■ Goal of the exercise ■
Copy out every line of the rows from the very first one down to the line containing "ithout compromise. Experience the", keeping both ends.

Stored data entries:
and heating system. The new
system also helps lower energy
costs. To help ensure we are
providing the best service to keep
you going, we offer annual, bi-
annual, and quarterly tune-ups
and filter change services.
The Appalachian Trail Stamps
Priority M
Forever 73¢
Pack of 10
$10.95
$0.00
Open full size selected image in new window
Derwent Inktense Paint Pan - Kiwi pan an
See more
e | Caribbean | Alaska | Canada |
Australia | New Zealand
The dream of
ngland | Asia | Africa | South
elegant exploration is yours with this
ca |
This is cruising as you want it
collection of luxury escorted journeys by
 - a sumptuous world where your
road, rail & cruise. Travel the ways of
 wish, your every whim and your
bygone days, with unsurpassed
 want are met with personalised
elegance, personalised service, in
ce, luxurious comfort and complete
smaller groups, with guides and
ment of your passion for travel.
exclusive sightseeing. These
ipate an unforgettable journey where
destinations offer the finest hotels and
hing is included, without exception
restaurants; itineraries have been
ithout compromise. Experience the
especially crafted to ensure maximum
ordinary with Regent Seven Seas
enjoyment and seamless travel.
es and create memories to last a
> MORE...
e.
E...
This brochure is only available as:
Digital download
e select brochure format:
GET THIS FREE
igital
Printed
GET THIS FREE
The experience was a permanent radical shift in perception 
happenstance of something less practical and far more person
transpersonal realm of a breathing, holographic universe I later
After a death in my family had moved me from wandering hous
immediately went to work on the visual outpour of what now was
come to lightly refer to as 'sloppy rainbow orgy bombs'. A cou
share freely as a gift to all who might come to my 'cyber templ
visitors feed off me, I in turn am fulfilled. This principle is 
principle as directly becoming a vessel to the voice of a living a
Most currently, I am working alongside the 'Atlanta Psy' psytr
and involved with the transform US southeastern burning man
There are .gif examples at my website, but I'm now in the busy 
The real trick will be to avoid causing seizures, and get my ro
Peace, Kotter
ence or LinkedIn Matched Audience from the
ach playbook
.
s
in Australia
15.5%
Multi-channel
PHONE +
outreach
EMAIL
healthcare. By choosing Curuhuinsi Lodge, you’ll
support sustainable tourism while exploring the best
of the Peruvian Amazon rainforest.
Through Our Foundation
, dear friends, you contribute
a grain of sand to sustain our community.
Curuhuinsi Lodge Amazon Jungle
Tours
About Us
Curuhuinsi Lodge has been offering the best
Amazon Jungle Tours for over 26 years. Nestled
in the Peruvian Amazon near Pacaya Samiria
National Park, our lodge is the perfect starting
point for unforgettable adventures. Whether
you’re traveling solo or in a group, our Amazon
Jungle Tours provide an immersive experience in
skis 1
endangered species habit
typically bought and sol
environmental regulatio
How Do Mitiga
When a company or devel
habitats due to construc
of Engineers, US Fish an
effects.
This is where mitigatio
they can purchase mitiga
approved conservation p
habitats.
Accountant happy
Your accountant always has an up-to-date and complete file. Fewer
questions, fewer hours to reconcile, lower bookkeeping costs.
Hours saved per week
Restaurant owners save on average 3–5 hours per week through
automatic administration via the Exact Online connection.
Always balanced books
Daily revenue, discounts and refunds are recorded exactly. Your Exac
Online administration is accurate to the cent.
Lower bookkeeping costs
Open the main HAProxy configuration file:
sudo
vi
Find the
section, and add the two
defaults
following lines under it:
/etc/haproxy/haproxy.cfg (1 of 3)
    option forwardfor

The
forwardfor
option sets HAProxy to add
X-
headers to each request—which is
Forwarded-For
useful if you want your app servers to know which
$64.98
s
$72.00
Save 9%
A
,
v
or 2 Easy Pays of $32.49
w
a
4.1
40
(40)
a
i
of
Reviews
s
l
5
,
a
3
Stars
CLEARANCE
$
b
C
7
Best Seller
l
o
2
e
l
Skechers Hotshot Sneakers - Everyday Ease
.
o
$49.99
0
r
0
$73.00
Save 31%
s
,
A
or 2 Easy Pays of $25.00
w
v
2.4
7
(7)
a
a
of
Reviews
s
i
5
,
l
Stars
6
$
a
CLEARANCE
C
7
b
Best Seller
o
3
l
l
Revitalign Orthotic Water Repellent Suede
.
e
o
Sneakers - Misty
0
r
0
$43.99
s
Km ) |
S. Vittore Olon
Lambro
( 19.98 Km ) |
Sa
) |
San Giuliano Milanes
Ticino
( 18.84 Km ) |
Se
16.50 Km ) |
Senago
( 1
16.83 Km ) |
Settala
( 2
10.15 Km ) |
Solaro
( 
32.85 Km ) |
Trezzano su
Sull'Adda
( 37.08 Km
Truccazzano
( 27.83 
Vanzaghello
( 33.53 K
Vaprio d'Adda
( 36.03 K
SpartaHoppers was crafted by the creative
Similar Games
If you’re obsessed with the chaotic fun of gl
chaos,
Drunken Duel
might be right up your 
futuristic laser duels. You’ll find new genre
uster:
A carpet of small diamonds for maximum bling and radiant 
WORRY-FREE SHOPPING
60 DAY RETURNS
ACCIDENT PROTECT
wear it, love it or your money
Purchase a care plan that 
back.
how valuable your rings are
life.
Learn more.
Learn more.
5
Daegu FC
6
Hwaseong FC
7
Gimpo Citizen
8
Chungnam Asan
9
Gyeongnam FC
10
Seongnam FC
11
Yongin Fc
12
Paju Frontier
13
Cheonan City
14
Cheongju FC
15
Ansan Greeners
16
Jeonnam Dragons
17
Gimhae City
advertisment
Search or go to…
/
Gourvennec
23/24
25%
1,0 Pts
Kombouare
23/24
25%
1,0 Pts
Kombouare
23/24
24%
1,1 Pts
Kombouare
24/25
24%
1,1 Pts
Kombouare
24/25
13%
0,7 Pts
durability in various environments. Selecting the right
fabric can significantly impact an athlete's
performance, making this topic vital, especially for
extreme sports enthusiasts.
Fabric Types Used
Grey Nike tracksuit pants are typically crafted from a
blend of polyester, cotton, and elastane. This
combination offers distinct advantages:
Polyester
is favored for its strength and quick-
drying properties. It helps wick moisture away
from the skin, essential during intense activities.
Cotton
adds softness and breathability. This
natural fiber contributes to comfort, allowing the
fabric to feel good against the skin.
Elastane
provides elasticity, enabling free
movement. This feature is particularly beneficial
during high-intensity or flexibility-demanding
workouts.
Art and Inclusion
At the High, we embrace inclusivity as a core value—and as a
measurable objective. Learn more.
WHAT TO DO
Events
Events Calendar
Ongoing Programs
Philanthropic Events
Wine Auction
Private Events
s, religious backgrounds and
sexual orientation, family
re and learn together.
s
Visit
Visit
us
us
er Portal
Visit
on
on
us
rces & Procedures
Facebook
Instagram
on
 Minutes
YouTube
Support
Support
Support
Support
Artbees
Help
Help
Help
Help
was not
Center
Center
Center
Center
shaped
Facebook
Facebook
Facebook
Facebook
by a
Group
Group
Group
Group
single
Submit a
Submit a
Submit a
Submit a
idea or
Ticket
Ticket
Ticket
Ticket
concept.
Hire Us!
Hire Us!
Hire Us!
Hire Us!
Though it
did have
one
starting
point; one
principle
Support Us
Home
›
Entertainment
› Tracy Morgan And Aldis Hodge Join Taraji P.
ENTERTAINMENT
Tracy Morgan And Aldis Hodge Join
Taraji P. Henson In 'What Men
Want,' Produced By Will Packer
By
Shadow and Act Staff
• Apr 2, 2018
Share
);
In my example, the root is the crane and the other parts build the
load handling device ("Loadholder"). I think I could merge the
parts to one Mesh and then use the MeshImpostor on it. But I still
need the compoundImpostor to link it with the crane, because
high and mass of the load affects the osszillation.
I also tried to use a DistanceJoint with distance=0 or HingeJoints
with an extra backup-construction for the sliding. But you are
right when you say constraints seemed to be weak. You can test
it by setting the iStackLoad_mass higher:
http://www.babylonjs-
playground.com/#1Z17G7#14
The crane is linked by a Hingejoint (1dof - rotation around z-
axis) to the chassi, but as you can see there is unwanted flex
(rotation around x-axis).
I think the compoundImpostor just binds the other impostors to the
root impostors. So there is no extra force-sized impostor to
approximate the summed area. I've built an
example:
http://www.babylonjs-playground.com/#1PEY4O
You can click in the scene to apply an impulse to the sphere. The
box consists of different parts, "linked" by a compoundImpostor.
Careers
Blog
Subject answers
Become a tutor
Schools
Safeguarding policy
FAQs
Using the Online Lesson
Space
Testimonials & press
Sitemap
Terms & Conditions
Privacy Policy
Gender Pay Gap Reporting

■ Exercise answer ■
and heating system. The new
system also helps lower energy
costs. To help ensure we are
providing the best service to keep
you going, we offer annual, bi-
annual, and quarterly tune-ups
and filter change services.
The Appalachian Trail Stamps
Priority M
Forever 73¢
Pack of 10
$10.95
$0.00
Open full size selected image in new window
Derwent Inktense Paint Pan - Kiwi pan an
See more
e | Caribbean | Alaska | Canada |
Australia | New Zealand
The dream of
ngland | Asia | Africa | South
elegant exploration is yours with this
ca |
This is cruising as you want it
collection of luxury escorted journeys by
 - a sumptuous world where your
road, rail & cruise. Travel the ways of
 wish, your every whim and your
bygone days, with unsurpassed
 want are met with personalised
elegance, personalised service, in
ce, luxurious comfort and complete
smaller groups, with guides and
ment of your passion for travel.
exclusive sightseeing. These
ipate an unforgettable journey where
destinations offer the finest hotels and
hing is included, without exception
restaurants; itineraries have been
ithout compromise. Experience the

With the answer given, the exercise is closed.